The first MR of the academic year focused on a 78 year old patient with a history of syncope. He had two prior episodes over the preceeding three years. The most recent event had a few second prodrome followed by loss of consciousness and a fall to the floor. He had a history of DM and treated hypertension, but blood glucose and blood pressure checked by family were normal. ECHO and ECG were normal. Postural blood pressure measurements were normal. The most likely diagnosis in this case was neurocardiogenic syncope.

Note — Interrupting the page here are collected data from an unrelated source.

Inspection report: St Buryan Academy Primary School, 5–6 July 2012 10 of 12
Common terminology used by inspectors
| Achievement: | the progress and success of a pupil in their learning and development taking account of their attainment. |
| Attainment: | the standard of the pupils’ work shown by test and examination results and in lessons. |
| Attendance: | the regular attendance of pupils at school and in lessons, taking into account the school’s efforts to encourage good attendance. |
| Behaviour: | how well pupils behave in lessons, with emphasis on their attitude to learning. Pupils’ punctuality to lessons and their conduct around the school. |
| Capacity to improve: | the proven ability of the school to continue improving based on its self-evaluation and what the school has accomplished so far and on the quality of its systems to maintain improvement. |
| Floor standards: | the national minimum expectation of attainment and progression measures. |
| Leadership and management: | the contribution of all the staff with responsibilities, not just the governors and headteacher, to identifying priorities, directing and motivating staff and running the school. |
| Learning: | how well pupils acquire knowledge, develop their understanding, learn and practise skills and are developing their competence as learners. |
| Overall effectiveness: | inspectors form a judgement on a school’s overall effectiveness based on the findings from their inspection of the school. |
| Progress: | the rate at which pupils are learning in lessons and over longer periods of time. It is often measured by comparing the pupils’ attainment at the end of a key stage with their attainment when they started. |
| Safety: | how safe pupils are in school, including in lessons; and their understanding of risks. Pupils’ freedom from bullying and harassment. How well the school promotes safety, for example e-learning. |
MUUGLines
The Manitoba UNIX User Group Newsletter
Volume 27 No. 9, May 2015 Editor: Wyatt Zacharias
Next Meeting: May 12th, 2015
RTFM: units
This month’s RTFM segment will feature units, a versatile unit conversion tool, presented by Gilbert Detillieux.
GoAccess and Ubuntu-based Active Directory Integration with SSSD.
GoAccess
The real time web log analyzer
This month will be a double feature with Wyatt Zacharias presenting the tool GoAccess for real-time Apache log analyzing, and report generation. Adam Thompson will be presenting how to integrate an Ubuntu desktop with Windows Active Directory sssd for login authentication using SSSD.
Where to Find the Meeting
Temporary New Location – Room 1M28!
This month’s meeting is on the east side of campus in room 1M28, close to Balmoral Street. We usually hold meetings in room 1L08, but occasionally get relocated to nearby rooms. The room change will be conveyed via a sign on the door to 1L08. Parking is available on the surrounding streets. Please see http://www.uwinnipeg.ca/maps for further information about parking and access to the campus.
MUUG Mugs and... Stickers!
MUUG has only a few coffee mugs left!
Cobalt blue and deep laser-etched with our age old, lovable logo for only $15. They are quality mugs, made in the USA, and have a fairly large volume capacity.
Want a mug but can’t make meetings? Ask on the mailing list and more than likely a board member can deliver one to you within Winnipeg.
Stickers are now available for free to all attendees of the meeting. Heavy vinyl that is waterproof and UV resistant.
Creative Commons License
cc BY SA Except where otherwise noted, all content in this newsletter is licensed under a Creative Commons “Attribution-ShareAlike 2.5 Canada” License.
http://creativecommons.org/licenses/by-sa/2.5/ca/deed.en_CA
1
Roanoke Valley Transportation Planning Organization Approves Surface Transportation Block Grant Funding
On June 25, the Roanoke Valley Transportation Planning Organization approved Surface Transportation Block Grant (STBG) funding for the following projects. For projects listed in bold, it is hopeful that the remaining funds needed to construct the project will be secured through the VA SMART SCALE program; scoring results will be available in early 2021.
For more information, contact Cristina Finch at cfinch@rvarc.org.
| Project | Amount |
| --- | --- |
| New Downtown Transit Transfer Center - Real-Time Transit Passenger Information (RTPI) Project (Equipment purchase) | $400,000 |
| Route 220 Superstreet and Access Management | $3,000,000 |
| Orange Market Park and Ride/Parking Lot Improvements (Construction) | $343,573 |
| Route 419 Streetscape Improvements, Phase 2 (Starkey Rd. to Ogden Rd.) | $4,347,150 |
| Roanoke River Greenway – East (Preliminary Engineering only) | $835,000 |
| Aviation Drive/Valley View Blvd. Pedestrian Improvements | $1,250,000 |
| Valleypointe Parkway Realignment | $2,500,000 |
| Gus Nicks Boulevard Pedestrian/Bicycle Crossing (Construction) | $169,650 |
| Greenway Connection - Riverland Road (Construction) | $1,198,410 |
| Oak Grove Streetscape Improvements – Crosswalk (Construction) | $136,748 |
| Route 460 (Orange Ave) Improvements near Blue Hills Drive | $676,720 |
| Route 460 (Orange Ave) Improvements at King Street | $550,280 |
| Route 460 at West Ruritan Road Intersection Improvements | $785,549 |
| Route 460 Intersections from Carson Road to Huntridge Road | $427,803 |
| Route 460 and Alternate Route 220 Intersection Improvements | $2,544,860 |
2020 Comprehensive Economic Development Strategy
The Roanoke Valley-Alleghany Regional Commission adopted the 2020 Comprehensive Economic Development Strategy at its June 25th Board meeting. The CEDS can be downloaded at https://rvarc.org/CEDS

The evaluation of syncope usually results in unnecessary testing that rarely leads to a diagnosis. The frequent use of carotid ultrasound is unsupported by evidence and rarely if ever alters patient management. Even routine lab testing, including cardiac enzymes, are almost always a wast of money unless there are clinical symptoms other than syncope to suggest their use. This Archives of Internal Medicine article summarizes the diagnostic yield of most commonly used tests. The highest yield test was also the cheapest - postural blood pressure management. This 2000 NEJM review directed at primary care physicians walks you through the preferred, rational evaluation of this condition.
The evaluation of neurocardiogenic syncope is summarized in this 2005 NEJM article. Tilt table testing remains the gold standard for evaluation of this condition. Treatment has traditionally been with beta blockers, however there is little evidence to show they work. Midodrine, fludrocortisone, and SSRIs have all been shown to be effective.
Remember - syncope is a finding, not a diagnosis, but in most cases you need little more than your brain, ears, and hands to make the diagnosis.